Generative NFT collections ( like Bored Apes ) are created by compositing different combinations of elements together to form a final image, one of thousands of variations. Ordinary generative image tools simply add layers randomly on top of each other, like slapping on random sandwich ingredients. But what if a collection is more complicated?


We created a sophisticated program with logic to handle complex combinations of rules. What rules? In this Wall St Fam example, each character holds a random object in either hand, which means that each hand grip type must match the corresponding object. To realistically hold something, there needs to be a separate hand element below and above to wrap around the item.
And with multiple skin tones, the engine must choose the correct skin tone for each grip that matches the body and object it’s holding. Gloves and nail colors must coordinate with each hand.
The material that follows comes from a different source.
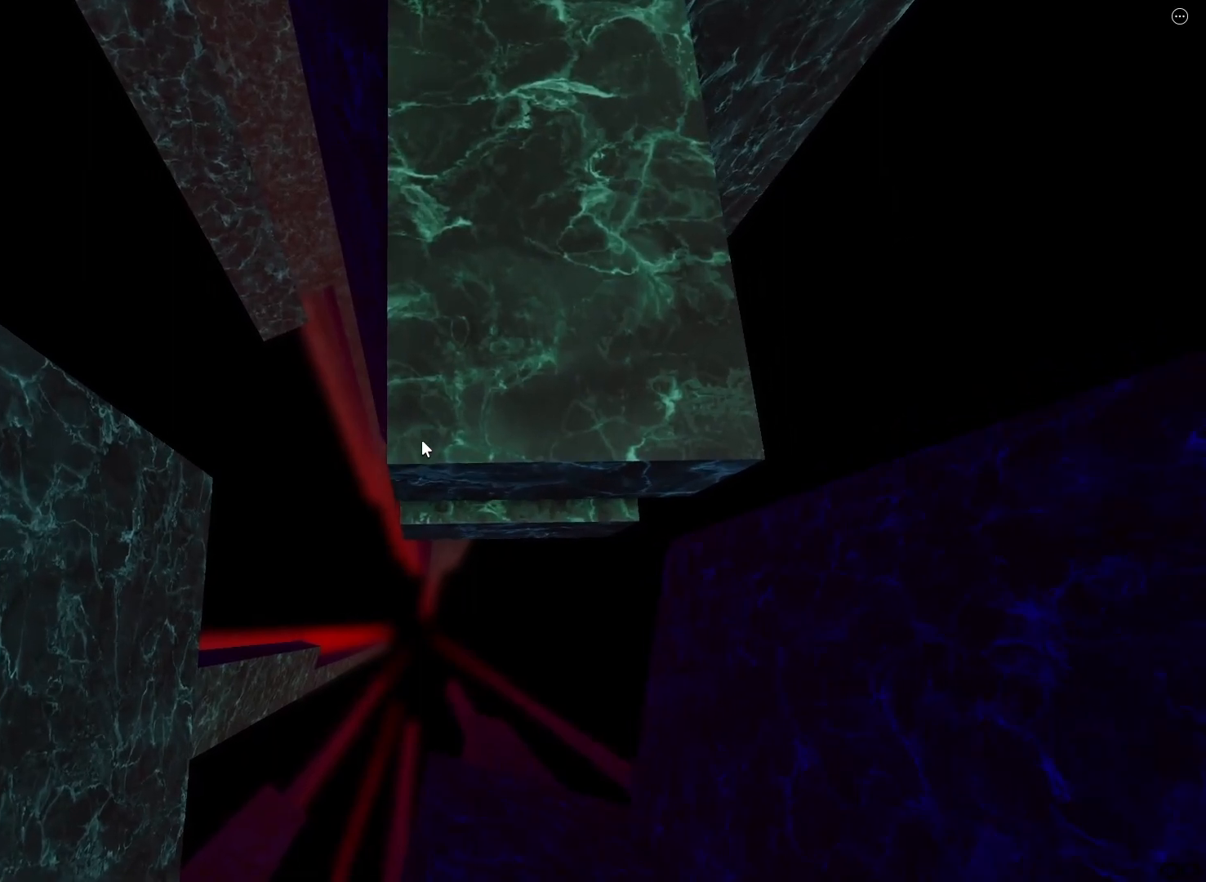
{"keys": [], "events": []}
Hair, clothes, hats, extras, and foregrounds/backgrounds must frequently exist on multiple layers behind and in front of the individual.

Sandwich on steroids

It’s a complicated sandwich of many sandwiches where multiple ingredients have a top and matching bottom, and everything inside needs to coordinate and fit together.

While handling all the complex visual logic above, Imagen also lets creators define the probability of each element’s existence within the collection, letting users control the distribution of attributes throughout the entire set on a macro level.